O Estado comprou 58 obras de arte contemporânea de 35 artistas, para a Coleção de Arte Contemporânea do Estado (CACE). O investimento total foi de cerca de 759.5 mil euros, segundo o relatório de 2025 da CAAC.
As aquisições foram divulgadas pela Museus e Monumentos de Portugal (MMP) e constam do relatório anual da CAAC, que detalha propostas de aquisição para 2025, incluindo descrições, fundamentação e valores.
Entre as peças mais caras está The Tearoom (2024), de João Pedro Vale e Nuno Alexandre Ferreira, adquirida por 79.95 mil euros. A obra combina blusões de cabedal, cabides, estrutura metálica e espelho.
Um bloco de 34 pinturas a óleo sobre madeira, sem título (2023), de Miguel Branco, foi comprado por 57.195 euros. Três obras de Pancho Guedes somam 41.032 euros, incluindo Família vegetal e A força do seu olhar.
Outras peças de destaque incluem Festas das cruzes (1974) de Maria José Aguiar, por 40.000 euros, e O Colecionador de Belas-Artes (1970) de António Areal, por 35.000 euros. A lista completa integra a seleção para enriquecer a coleção pública.
A CAAC, criada em 2019 e integrada na MMP, reúne propostas que contemplam cinema, pintura, escultura, desenho, fotografia e instalação, com artistas de várias gerações e nacionalidades.

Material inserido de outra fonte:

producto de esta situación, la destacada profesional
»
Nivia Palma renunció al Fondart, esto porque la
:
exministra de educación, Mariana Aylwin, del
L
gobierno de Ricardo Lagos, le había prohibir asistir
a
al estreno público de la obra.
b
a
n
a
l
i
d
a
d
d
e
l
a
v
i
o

A seleção inclui nomes portugueses e estrangeiros como Ana Léon, Diogo Pimentão, Filipa César e Joana Escoval, entre outros, procurando ampliar contextos artísticos diferentes.

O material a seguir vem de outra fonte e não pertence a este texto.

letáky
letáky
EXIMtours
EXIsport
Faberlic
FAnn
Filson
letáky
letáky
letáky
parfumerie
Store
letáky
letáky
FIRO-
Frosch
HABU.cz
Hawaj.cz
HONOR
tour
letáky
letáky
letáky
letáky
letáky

As obras foram escolhidas pela relevância artística, técnica e histórica, pela diversidade temática e pela contribuição para o acervo, abrangendo identidade, memória, ambiente e política.
A estratégia visa reforçar a representação regional e cultural, com artistas de Portugal, Brasil, Angola, Moçambique e Alemanha, promovendo diálogo entre práticas contemporâneas e obras históricas.
A CAAC tem a missão de identificar obras que enriqueçam a CACE e apresentar anualmente o relatório com autores, características e valores das aquisições.
A CACE é uma coleção pública destinada a apoiar artistas nacionais, preservar a criação contemporânea e divulgá-la junto do público.
O programa de aquisições, retomado em 2019, surge após um ciclo de 200 artistas que reivindicaram medidas para o setor, iniciando com um orçamento de 300 mil euros para 2019.
As obras adquiridas são, em parte, disponibilizadas a instituições públicas para exposições temporárias e têm circulado pelo país, bem como internacionalmente.